Lindy took off down the three flights of stairs to the lobby, where she
hurried through the house, looking for the woman who’d registered them not so long ago.
She found the old woman wielding a dust cloth with a vengeance over the antique buffet. Lindy strolled into the dining room, nearly gagging on the lemon scent of wood polish.
“Excusez-moi,” she said.
The woman kept on scrubbing the surface as if she wanted to see her reflection.
“Excusez-moi,” she repeated, more loudly this time.
When the woman finally glanced up, she peered at Lindy from beneath a head full of steely gray curls and smiled. “You like the room?”
“The room’s fine. The man I checked in with. Did you see him leave?”
“Non, non.” Her gaze brightened with interest. “You fight?”
Lindy shook her head. “He was running out to grab something for us to eat. I wanted to tell him to bring me tea.”
The lie tumbled easily off her lips. Lindy knew the old lady wasn’t buying because she tucked her dust cloth inside her frilly apron and motioned toward a door at the back of the room.
“Come into the kitchen. I will make you a cup. We can chat until your young man returns.”
Young man? Lindy almost smiled. Hadn’t a college student recently accused Joshua of being exactly the opposite? It was all in the perspective, she supposed.

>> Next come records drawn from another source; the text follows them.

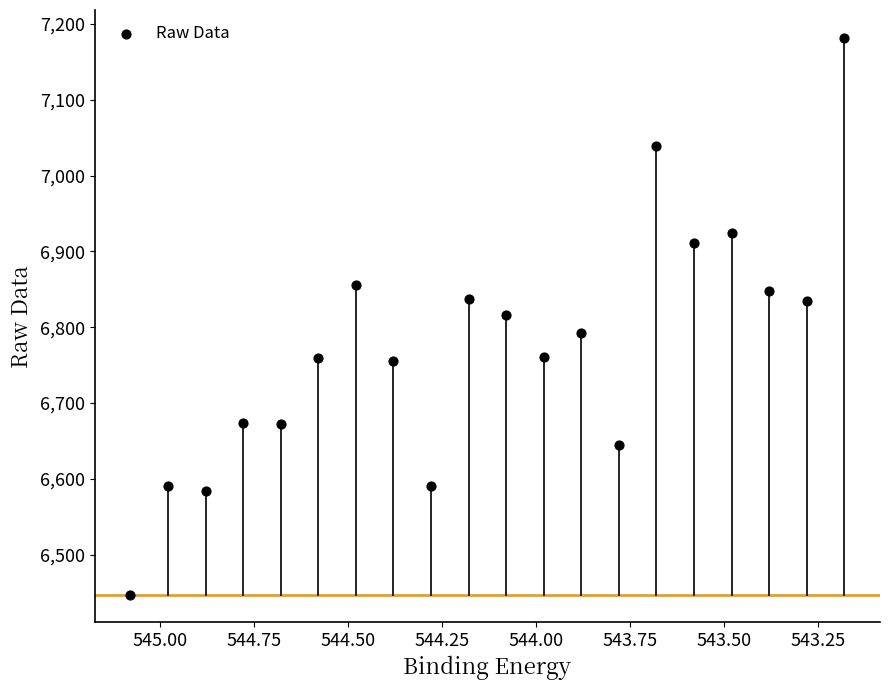

What is the range of Y values (max minus min)?

734.1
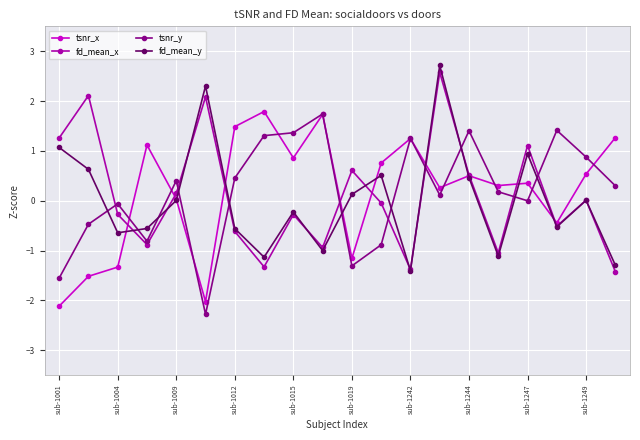

True or false: tsnr_x has more than 0 points higher than both neighbors.

True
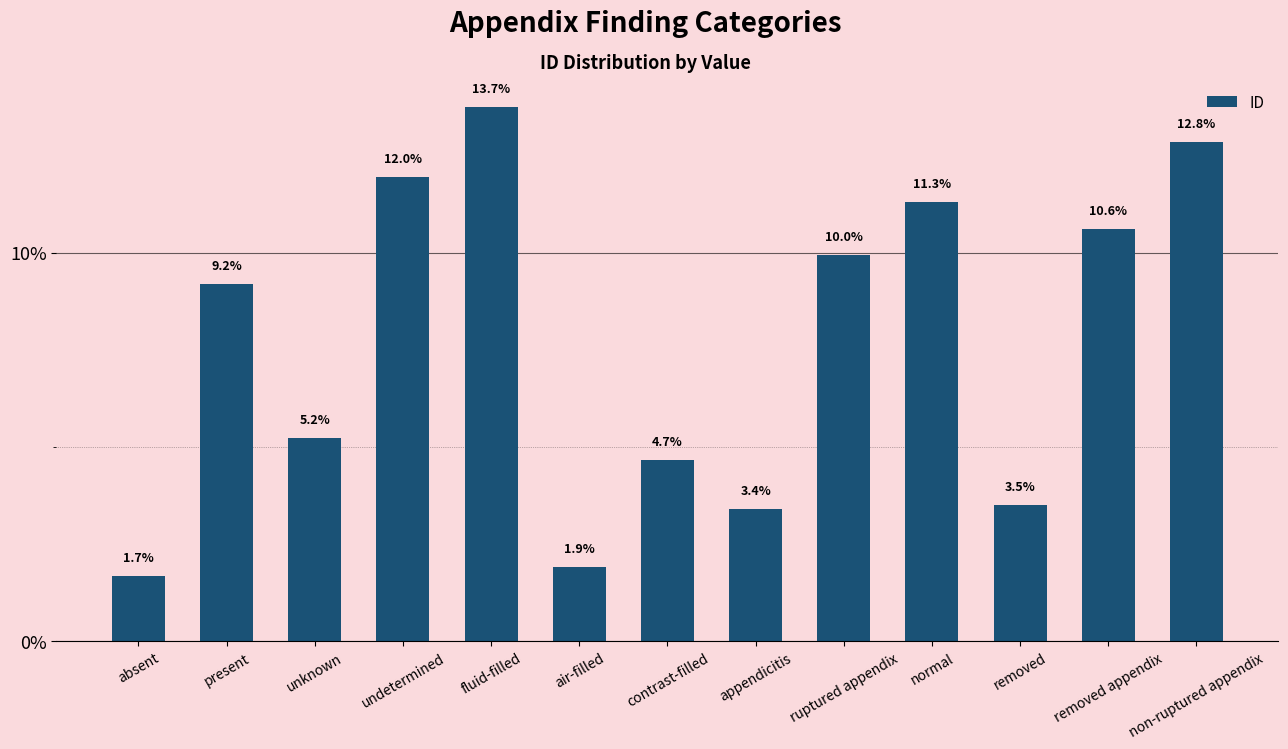

List the labels in order of value, largest first.

fluid-filled, non-ruptured appendix, undetermined, normal, removed appendix, ruptured appendix, present, unknown, contrast-filled, removed, appendicitis, air-filled, absent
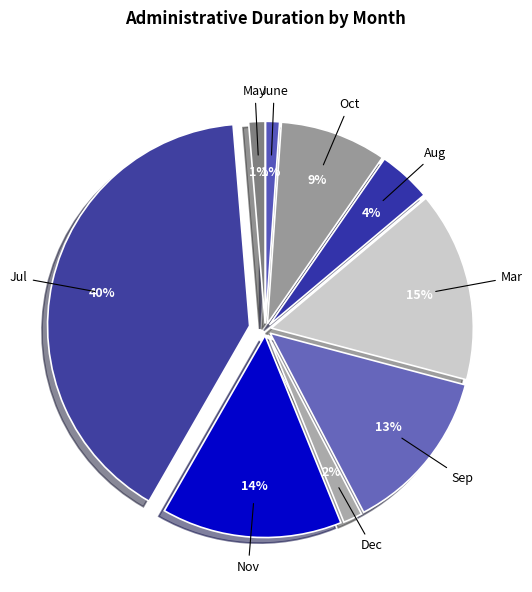

Which has a higher value, Jul or Aug?

Jul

“Come, come,” the old lady prompted.
Lindy eyed her for a moment in indecision, torn by the need to head out to look for clues to Joshua’s whereabouts. But if he meant to vanish, he’d be long gone by now. A few minutes wouldn’t make any difference tracking him down. She knew that firsthand. And there was an urgency about this woman that made declining the invitation feel rude.
The old lady’s face was angular and gaunt, a face that had seen a lot of years and too many of them hard, but her bright blue eyes were kind.
Lindy smiled. “Merci.”
The woman led her through the dining room into a kitchen that was as immaculate as the rest of the house. She told Lindy to sit while putting a kettle on the stove and fishing out tea bags from a porcelain canister.